◆ **Exercise instructions**:
Drop the pictures from the entries below, then reproduce the rest exactly.

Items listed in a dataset
═══

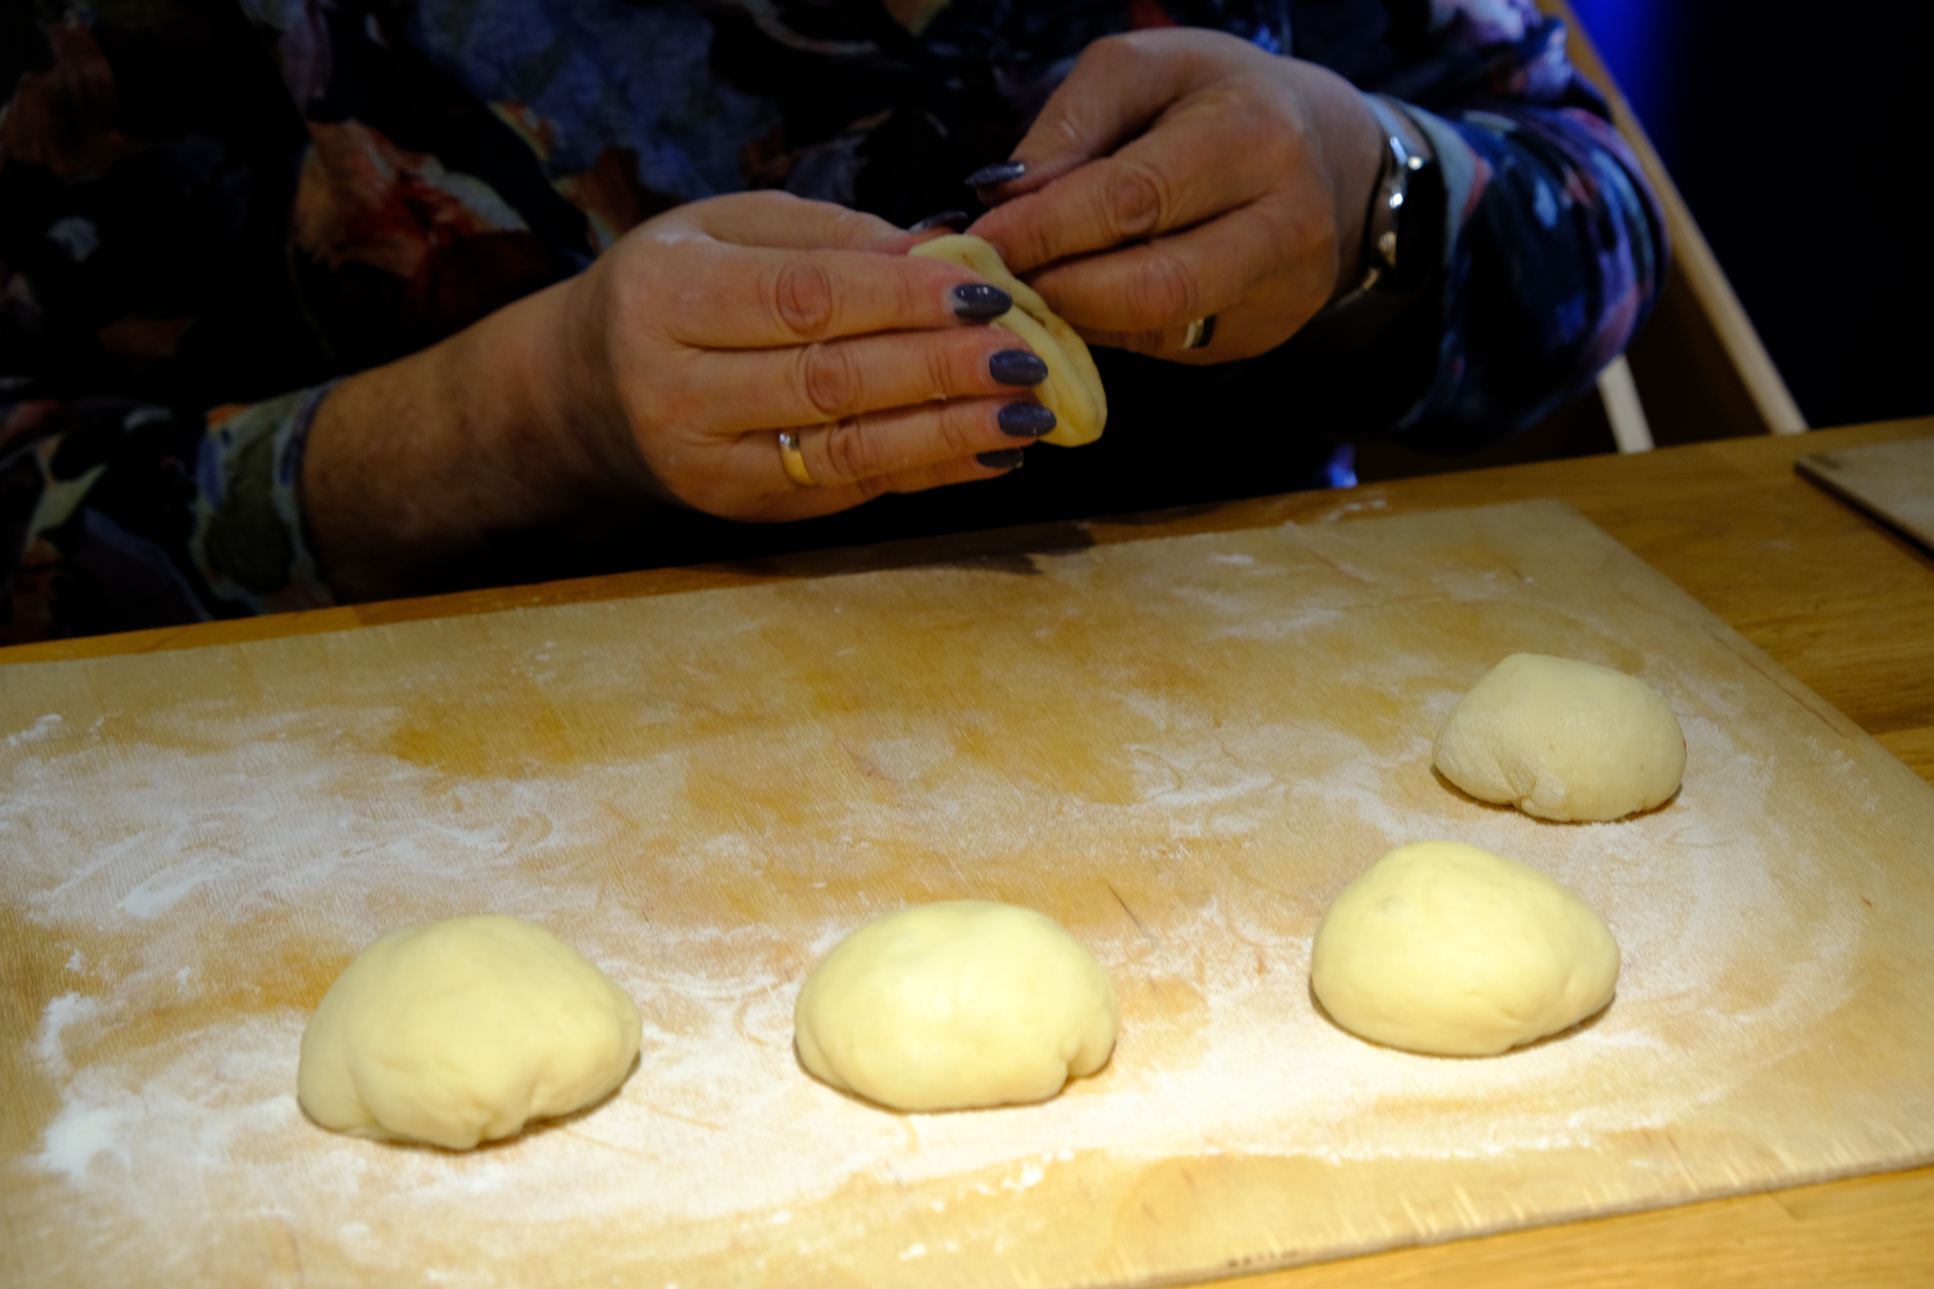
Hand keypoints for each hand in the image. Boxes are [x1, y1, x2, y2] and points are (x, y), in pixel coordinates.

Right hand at [558, 191, 1058, 520]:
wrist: (590, 390)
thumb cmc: (679, 287)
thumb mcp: (730, 229)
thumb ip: (832, 237)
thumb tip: (943, 250)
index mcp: (666, 298)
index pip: (803, 300)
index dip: (901, 298)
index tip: (984, 293)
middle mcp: (676, 391)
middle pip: (830, 380)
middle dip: (939, 369)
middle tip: (1025, 356)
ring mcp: (709, 464)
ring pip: (847, 449)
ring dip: (950, 432)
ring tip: (1027, 412)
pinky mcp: (747, 509)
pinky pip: (854, 489)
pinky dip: (931, 469)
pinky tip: (994, 450)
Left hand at [966, 30, 1385, 363]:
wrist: (1324, 152)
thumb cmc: (1215, 100)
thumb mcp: (1144, 71)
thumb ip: (1071, 124)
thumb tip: (1007, 200)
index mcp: (1255, 135)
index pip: (1133, 198)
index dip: (1047, 228)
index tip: (983, 238)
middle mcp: (1287, 221)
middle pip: (1154, 286)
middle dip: (1059, 288)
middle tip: (999, 278)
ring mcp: (1283, 291)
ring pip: (1159, 329)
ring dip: (1076, 317)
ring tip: (1028, 288)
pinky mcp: (1262, 334)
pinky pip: (1166, 347)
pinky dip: (1106, 329)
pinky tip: (1077, 301)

═══

◆ **Your solution**:
Hand keypoints for each hand in the image. Boxes are [x1, y1, x2, y2] and points are (x, y), in pixel coordinates.

Right hand at [558, 191, 1058, 520]:
wrist: (590, 390)
thumb cmc: (679, 287)
thumb mcp: (730, 229)
thumb ip: (832, 237)
thumb tip: (943, 250)
index mcp: (666, 298)
index pip: (803, 300)
index dip: (901, 298)
index tip: (984, 293)
middle mcp: (676, 391)
middle pip: (830, 380)
middle dip: (939, 369)
middle tip: (1025, 356)
ring mcp: (709, 464)
ring pip: (847, 449)
ring dip: (950, 432)
ring tip: (1027, 412)
pinky mcp: (747, 509)
pinky pip: (854, 489)
pinky dip: (931, 469)
pinky tip: (994, 450)
Left hand at [966, 30, 1385, 363]:
wrist: (1324, 152)
thumb cmc: (1215, 100)
thumb mcp: (1144, 71)
thumb ip: (1071, 124)
thumb tip: (1007, 200)
index mcp: (1255, 135)
index pip: (1133, 198)
index dip: (1047, 228)
index tip: (983, 238)
middle mcp: (1287, 221)
middle pip: (1154, 286)
middle dip: (1059, 288)
middle tip: (999, 278)
ring mcp: (1283, 291)
ring pip: (1159, 329)
ring dip: (1076, 317)
ring tip: (1028, 288)
pinky mcp: (1262, 334)
pinky pip: (1166, 347)
pinky dip: (1106, 329)
pinky tip: (1077, 301)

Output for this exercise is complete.